For AI and platform companies:

  • Build friction into products: Flag or rate-limit accounts generating high volumes of "investment pitch" messages or romance-style scripts across languages.
  • Report more, spin less: Publish regular, granular transparency reports on dismantled scam networks linked to known geographies and typologies.
  • Work with those on the ground: Partner with anti-trafficking NGOs and survivor groups to understand how AI is being used in compounds and what red flags look like from the inside.

For governments and regulators:

  • In origin countries like Kenya: Properly license and monitor recruitment agencies; shut down and prosecute fake job exporters. Treat cyber-scam trafficking as a national security issue. Fund survivor reintegration—counseling, skills training, economic support—so "rescued and abandoned" stops being the default.
  • In transit/destination hubs: Fully implement the non-punishment principle so trafficked "scammers" aren't jailed for crimes they were coerced into. Close loopholes that let scam compounds quietly reconnect to electricity, internet, and banking after every "crackdown."
  • In the financial system: Follow the money with the same intensity used for terror finance. Sanction laundering nodes, crypto mixers, shell companies, and complicit casinos.

For individuals:

  • As potential jobseekers: Be seriously skeptical of overseas job ads, especially "Thailand" roles in customer care, translation, or IT that require big upfront fees. Cross-check offers with official labor ministries and embassies. If an ad refuses verification, it's a trap.
  • As potential scam targets: Don't confuse polished English or detailed knowledge with legitimacy. AI has erased "bad grammar" as a reliable red flag. Slow down. Scams thrive on urgency and secrecy: limited-time investment, can't use official channels, must communicate only via messaging apps.

None of this is glamorous. It's the opposite of the shiny "AI will change everything" narrative.

That's exactly why it matters.


Who does our tech really serve?

Back in Nairobi, Duncan is no longer in that fluorescent-lit room. He's home, working through trauma, talking to journalists, and warning others not to board the same flights he did.

His story is not just horror from Myanmar. It's a mirror.

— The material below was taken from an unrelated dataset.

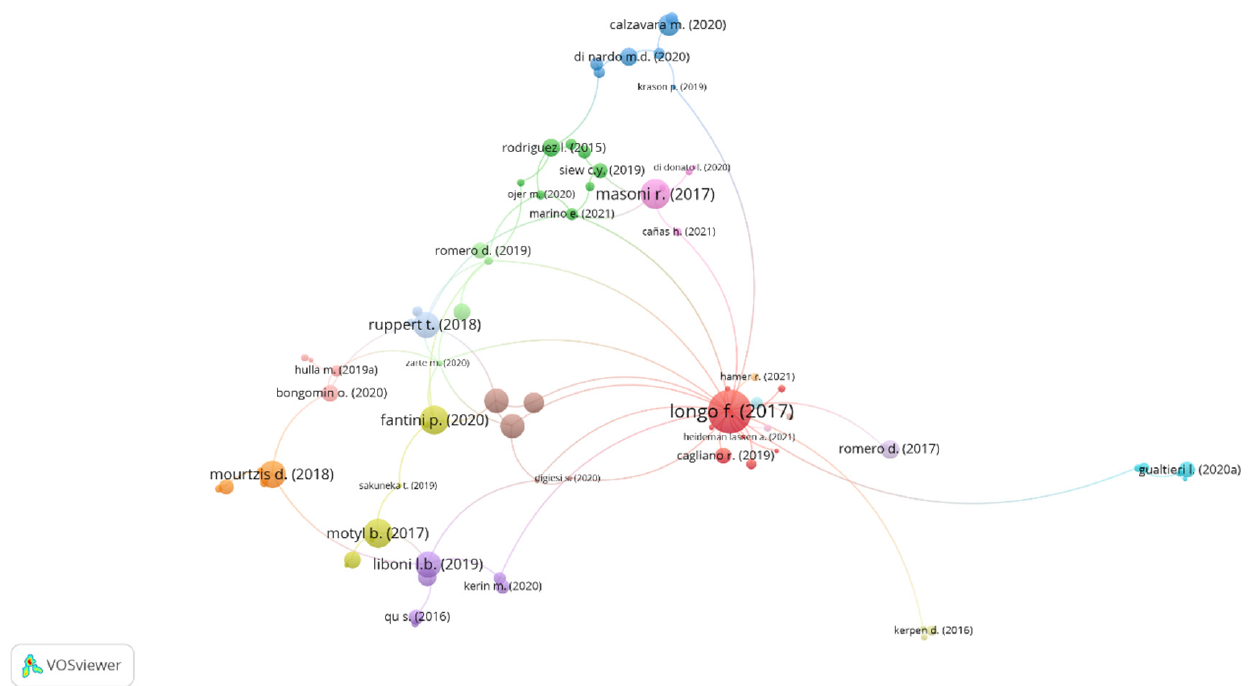
Figure 1. The most connected documents of the database by citations. Source: based on Scopus database edited by authors. Table 2. A model for Industry 4.0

The real scandal isn't simply that scammers use ChatGPT or that scam compounds in Southeast Asia are cruel. It's that a whole ecosystem—recruiters in Nairobi, militias in Karen State, anonymous shell companies in Phnom Penh, polite press releases in San Francisco—made it normal for a young Kenyan chasing a job to end up weaponizing AI against strangers while being tortured if he didn't hit quota.

AI is often sold as "intelligence," but intelligence without conscience is just efficiency for whoever already holds the power.

The real test of these systems is whether they end up serving people like Duncan—or the networks that once owned his passport, his time, and, through a browser window, even the words coming out of his keyboard.